- [Given passage]
5.3 The Customer hereby agrees and covenants to forthwith pay to the Supplier the amount stated in the invoices and ensures that the Supplier receives such payment within fifteen (15) Working Days from the date of the release of the Xxxx of Lading for the Products, 50% when it crosses the rail from the dock to ship and the remaining 50% when Product crossing from ship into the port of destination (provided that the Customer reserves the right to set off the payment against the Defective Products), failing which the Customer shall pay to the Supplier late interest payment of five percentage (5%) per annum on the outstanding amount from the date the payment is due to the date of full settlement.
5.4 If the Customer fails to pay for the Products together with the late interest payment, if any, by the time stipulated in Clause 5.2 and 5.3 herein, the Customer shall be deemed to be in breach of this agreement and the Supplier may choose not to supply any of the Products to the Customer until all outstanding invoices are paid by the Customer (subject that the Products cannot be supplied to any third party without the written approval of the Customer) and/or to terminate this agreement.

- [Record extracts]
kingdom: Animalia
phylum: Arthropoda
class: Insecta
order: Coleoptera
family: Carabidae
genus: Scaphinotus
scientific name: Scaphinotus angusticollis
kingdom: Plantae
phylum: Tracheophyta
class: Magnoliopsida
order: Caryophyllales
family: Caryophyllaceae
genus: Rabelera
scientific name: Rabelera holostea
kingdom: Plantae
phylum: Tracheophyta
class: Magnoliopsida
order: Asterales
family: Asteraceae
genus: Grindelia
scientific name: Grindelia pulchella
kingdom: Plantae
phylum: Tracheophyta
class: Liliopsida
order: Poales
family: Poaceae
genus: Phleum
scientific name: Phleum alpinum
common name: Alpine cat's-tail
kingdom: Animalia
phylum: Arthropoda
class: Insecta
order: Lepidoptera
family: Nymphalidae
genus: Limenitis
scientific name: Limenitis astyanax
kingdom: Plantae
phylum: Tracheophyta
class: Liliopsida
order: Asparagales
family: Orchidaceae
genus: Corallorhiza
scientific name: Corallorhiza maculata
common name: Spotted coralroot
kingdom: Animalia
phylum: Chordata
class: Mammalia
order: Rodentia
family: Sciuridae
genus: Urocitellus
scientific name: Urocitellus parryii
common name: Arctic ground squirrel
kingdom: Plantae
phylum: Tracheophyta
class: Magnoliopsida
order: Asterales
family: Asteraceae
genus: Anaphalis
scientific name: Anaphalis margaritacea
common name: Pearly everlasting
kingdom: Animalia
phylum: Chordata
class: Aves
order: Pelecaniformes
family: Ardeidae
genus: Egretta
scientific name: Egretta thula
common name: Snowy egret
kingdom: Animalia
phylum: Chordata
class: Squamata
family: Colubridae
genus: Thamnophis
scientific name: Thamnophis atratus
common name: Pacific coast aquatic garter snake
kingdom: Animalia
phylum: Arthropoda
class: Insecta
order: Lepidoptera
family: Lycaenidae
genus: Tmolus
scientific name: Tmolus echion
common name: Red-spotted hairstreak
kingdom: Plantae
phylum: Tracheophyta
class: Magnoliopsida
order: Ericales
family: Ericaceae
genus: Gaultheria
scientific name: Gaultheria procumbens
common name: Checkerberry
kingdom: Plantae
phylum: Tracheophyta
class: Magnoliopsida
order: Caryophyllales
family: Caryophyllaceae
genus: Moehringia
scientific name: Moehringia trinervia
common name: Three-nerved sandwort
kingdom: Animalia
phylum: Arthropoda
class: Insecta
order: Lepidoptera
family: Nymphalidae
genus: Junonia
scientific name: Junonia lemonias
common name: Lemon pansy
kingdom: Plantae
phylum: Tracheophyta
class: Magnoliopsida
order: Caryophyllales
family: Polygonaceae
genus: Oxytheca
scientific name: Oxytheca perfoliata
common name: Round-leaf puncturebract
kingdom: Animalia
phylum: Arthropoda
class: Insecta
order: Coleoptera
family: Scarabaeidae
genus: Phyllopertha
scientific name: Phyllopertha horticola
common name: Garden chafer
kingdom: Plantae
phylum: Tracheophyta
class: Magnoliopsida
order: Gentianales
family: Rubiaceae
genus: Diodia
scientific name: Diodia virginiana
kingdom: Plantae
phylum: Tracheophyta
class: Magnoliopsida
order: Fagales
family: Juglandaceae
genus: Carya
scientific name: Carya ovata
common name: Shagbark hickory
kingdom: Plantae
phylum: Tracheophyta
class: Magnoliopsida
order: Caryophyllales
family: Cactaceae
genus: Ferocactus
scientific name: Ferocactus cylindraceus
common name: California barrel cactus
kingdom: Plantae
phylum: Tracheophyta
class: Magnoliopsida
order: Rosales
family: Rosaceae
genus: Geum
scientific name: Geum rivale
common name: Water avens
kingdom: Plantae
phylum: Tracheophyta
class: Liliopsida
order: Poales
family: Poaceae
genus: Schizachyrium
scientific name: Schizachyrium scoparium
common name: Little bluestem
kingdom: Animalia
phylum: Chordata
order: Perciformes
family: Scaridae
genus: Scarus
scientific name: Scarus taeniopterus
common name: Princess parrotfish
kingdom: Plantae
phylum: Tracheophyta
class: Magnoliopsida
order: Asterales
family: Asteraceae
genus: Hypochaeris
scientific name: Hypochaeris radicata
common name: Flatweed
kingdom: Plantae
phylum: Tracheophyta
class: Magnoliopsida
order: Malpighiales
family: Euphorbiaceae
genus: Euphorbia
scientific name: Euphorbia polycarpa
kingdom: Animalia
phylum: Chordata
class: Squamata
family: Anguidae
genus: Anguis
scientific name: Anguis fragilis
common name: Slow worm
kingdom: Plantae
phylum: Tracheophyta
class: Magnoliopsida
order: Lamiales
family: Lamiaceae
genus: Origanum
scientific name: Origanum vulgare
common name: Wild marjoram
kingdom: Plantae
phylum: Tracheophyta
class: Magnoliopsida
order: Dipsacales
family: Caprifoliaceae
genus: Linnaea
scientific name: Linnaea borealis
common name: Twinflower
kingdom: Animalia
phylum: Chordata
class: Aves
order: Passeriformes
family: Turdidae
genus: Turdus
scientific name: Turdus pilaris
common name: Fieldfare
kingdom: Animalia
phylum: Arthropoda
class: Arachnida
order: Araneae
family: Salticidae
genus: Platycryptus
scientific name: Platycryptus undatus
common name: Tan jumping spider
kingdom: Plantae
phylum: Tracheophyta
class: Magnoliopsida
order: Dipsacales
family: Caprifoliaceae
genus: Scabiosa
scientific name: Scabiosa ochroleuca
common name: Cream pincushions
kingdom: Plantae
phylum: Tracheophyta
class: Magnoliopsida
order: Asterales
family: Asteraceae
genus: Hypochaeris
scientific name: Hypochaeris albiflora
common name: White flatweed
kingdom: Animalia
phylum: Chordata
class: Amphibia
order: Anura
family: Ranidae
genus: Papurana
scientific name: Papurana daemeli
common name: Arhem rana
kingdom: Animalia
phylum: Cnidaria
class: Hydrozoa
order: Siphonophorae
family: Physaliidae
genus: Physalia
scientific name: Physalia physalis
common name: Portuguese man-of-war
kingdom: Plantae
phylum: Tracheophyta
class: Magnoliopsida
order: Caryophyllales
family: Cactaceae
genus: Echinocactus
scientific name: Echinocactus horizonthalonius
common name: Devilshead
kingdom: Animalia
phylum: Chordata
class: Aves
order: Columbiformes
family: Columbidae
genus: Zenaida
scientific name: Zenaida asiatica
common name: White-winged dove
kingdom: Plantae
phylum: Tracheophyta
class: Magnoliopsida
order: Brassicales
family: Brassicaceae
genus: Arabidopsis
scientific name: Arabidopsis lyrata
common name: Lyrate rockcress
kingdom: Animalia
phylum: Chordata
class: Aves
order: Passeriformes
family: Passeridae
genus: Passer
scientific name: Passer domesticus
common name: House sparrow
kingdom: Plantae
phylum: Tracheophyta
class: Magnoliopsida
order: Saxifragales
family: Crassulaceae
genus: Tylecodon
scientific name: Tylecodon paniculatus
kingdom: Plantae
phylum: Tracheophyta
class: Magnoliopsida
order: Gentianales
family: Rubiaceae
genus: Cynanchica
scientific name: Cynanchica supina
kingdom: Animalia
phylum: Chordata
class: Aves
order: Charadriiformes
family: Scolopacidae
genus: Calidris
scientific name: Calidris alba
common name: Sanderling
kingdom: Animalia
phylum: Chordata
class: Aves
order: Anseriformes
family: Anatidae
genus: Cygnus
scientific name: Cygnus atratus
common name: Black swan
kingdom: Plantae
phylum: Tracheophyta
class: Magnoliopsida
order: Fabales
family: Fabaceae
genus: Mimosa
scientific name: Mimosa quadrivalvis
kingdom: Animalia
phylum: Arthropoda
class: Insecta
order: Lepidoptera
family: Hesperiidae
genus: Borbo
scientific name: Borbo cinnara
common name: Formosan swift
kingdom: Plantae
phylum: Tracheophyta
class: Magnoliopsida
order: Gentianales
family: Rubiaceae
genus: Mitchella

- [Tasks]
a - From the payment clauses, quote the part that opens with the words containing "5.4 If the Customer" and closes with "terminate this agreement.".
b - Using the payment clauses, decide whether each statement below agrees with them, and support every yes or no with the deciding words quoted from the clauses.
(i) The Supplier must receive payment within fifteen Working Days from the release date stated in the clauses.
(ii) Late payment carries interest of ten percent per annum on the outstanding amount.
(iii) While outstanding invoices remain unpaid, the Supplier may freely supply the Products to any third party.

- [Per-task outputs]
a -
5.4 If the Customer fails to pay for the Products together with the late interest payment, if any, by the time stipulated in Clause 5.2 and 5.3 herein, the Customer shall be deemed to be in breach of this agreement and the Supplier may choose not to supply any of the Products to the Customer until all outstanding invoices are paid by the Customer (subject that the Products cannot be supplied to any third party without the written approval of the Customer) and/or to terminate this agreement.

b -
(i) Yes: "ensures that the Supplier receives such payment within fifteen (15) Working Days from the date of the release"
(ii) No: "late interest payment of five percentage (5%) per annum on the outstanding amount"
(iii) No: "the Products cannot be supplied to any third party without the written approval of the Customer"